We will use the [MDS implementation](https://scikit-learn.org/stable/modules/generated/sklearn.manifold.MDS.html#sklearn.manifold.MDS) from scikit-learn in our example.

In [2]:
import sklearn
from sklearn.manifold import MDS

M_scaled = M / 255
mds = MDS(2)
r = mds.fit_transform(M_scaled[:1000])



This time, instead of [standardization](https://scikit-learn.org/stable/modules/preprocessing.html#standardization-or-mean-removal-and-variance-scaling) we simply scale the data uniformly so all pixel values fall in the range between 0 and 1. We do not use standardization because it will rescale each dimension separately, and that will alter the pairwise distance between data points. Since distance is what MDS tries to preserve in the embedding, any nonlinear change in the distance metric will result in a less optimal or incorrect embedding. Feel free to try standardization and see how the result will change if distance within our dataset is altered.

In the MDS computation, we requested the algorithm to compute a 2 dimensional embedding so that we can visualize it in 2D. Due to the high requirement on computation power, we will only compute the embedding of the first 1000 data points for this case study. The resulting 2D embedding of these 1000 data points are stored in the 1000x2 matrix named `r`.

## Visualization with MDS

Let us now visualize the MDS 2D embedding.

In [3]:
df = pd.DataFrame({"x": r[:,0], "y": r[:,1], "label":training_labels[:1000]})
alt.Chart(df).mark_point()\
    .encode(x="x:Q", y="y:Q", color="label:N")

The above visualization shows the embedding of the first 1000 data points in a 2 dimensional manifold. In this visualization, it seems the result is quite similar to the PCA output. Let us take a closer look at the facet view.

In [4]:
alt.Chart(df).mark_point()\
    .encode(x="x:Q", y="y:Q", color="label:N")\
    .facet("label:N", columns=2)

The facet view shows the distribution of data points with the same label in the 2D embedding space. For example, we see that data points of label `0` exhibit larger variation than data points with label `1`.  Similar to PCA, there is still overlap between clusters of data points of different labels.

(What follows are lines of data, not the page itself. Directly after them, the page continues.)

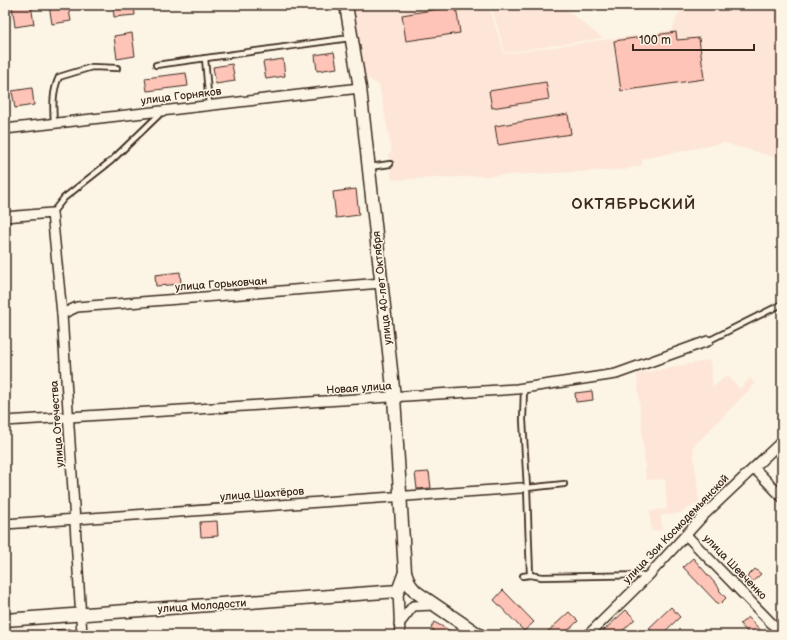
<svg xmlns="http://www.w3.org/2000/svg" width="787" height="640" font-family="'Balsamiq Sans',sans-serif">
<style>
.built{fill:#fde6d8}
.building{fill:#ffc4b8;stroke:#3b2a1e}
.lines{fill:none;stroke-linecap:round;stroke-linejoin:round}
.service-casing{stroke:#3b2a1e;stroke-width:8}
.minor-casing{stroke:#3b2a1e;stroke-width:12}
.tertiary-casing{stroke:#3b2a1e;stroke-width:15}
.service{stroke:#fcf5e5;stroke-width:4.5}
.minor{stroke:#fcf5e5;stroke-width:9}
.tertiary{stroke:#fcf5e5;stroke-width:12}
.labels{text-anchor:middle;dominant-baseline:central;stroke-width:3;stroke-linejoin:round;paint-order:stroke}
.street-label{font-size:11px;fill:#3b2a1e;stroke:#fcf5e5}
.district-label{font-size:15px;font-weight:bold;letter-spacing:1px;fill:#3b2a1e;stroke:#fcf5e5}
</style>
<rect width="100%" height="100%" fill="#fcf5e5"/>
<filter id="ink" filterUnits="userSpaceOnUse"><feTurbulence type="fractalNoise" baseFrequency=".025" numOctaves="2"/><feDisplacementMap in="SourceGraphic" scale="8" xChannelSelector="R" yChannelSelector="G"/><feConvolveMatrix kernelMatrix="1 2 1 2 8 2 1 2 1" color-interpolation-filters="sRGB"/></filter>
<g filter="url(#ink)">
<g class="built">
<polygon points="353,5 489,5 504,54 672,30 679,12 706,5 782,5 782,157 778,158 724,143 642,159 642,165 624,170 392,180 388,154 392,152 379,85 365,77"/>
<polygon points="491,5 561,5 602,38 505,53"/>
<polygon points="710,360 713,387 727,375 740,389 750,378 755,384 693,447 699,502 680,513 661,516 662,530 651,531 650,511 667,509 665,479 646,480 637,374"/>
</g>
<g class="building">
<polygon points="12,5 31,5 34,24 15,27"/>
<polygon points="49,5 68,5 71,21 52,24"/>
<polygon points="113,5 134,5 135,15 114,17"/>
<polygon points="456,6 460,33 406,41 402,15"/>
<polygon points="676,32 677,40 699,38 704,79 621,91 614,41"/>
<polygon points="132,33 135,56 117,59 114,36"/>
<polygon points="334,52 337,68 317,71 315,55"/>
<polygon points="283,59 285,76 266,79 263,62"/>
<polygon points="232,64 235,81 216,84 213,67"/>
<polygon points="186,73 188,86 147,91 145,78"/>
<polygon points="546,82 549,99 492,108 489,91"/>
<polygon points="32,88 34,105 15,108 12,91"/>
<polygon points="568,114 571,134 498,145 495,126"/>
<polygon points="356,189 359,215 336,218 333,192"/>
<polygon points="180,272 181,284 156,286 155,275"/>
<polygon points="592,391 593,400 576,402 575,393"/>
<polygon points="429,472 431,488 417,489 415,473"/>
<polygon points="217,521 218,536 201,537 200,522"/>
<polygon points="693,558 720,589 719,590 726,598 719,605 683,567"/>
<polygon points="755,569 761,574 752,582 747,577"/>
<polygon points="503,590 534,622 524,631 494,600"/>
<polygon points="671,607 680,617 661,635 655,635 649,628"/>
<polygon points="626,610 635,619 618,635 607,635 603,631"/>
<polygon points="569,612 578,621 563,635 544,635"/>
<polygon points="748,617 765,635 750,635 740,624"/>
<polygon points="434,622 458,635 431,635 434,630 431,628"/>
<polygon points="70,629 70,635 51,635 50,630"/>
</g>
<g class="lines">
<defs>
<g id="service">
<polyline points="205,58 209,105"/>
<polyline points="156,65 350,38"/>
<path d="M 54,123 C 53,107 52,92 59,77 L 92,67 L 117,68"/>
<polyline points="370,167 390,164"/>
<polyline points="52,213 64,198 111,161 162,112"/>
<polyline points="708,341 782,304"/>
<polyline points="524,388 523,420 527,488 524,488"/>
<polyline points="530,575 542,577 648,575"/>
<polyline points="523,576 530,575 527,488 564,484"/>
</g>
<g id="minor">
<polyline points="5,129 360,88"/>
<polyline points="5,217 52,213 62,314 82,635"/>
<polyline points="62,314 77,307 382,283"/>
<polyline points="5,421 517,389 616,374 708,341"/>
<polyline points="754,468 782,497"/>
<polyline points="5,524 521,488"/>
<polyline points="686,535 782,634"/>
<polyline points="398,591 400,635"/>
<polyline points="399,624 413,606 434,605"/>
<polyline points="588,635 649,575 703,516 782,441"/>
</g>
<g id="tertiary">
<polyline points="346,5 360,88 394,397 405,572 410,585 416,592 479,635"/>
<polyline points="5,620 398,591 405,572"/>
</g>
</defs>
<use href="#service" class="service-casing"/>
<use href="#minor" class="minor-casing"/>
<use href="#tertiary" class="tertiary-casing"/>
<use href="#service" class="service"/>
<use href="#minor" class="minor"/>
<use href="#tertiary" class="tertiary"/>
</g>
</g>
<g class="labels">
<g class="street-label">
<text transform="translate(181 96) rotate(-7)">улица Горняков</text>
<text transform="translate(221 284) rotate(-4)">улица Горьковчан</text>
<text transform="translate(382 288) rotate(-96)">улица 40-лет Октября</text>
<text transform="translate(359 388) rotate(-4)">Новая улица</text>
<text transform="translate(57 424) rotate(-94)">улица Отечества</text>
<text transform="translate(262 494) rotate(-4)">улица Шахтёров</text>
<text transform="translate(676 529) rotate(-46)">улица Зои Космодемьянской</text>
<text transform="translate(735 567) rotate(46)">улица Шевченко</text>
<text transform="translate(202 606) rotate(-4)">улица Молодости</text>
</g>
<g class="district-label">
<text x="634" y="204">ОКТЯБРЬСКИЙ</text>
</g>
</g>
<rect width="787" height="640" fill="none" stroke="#fcf5e5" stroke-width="20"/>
<rect x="10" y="10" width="767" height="620" fill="none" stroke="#3b2a1e" stroke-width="1.5" filter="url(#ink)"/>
<path d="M633 44v6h121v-6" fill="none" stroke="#3b2a1e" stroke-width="2"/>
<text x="639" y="44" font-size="12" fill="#3b2a1e" stroke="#fcf5e5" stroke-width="3" paint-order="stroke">100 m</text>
</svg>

However, the overlap problem seems to be less severe in the MDS output.

Sometimes, people also combine PCA and MDS by projecting the dataset onto the first N principal components and then embed this projection in a 2 dimension manifold using MDS. We will leave this as an optional exercise for you to try on your own.

## Summary

In this case study, we visualized the MNIST dataset using MDS. We used MDS to embed the first 1000 data points into a 2 dimensional manifold such that the pairwise distance between the data points is preserved as much as possible. This low dimensional embedding allows us to easily visualize the distribution of the data points.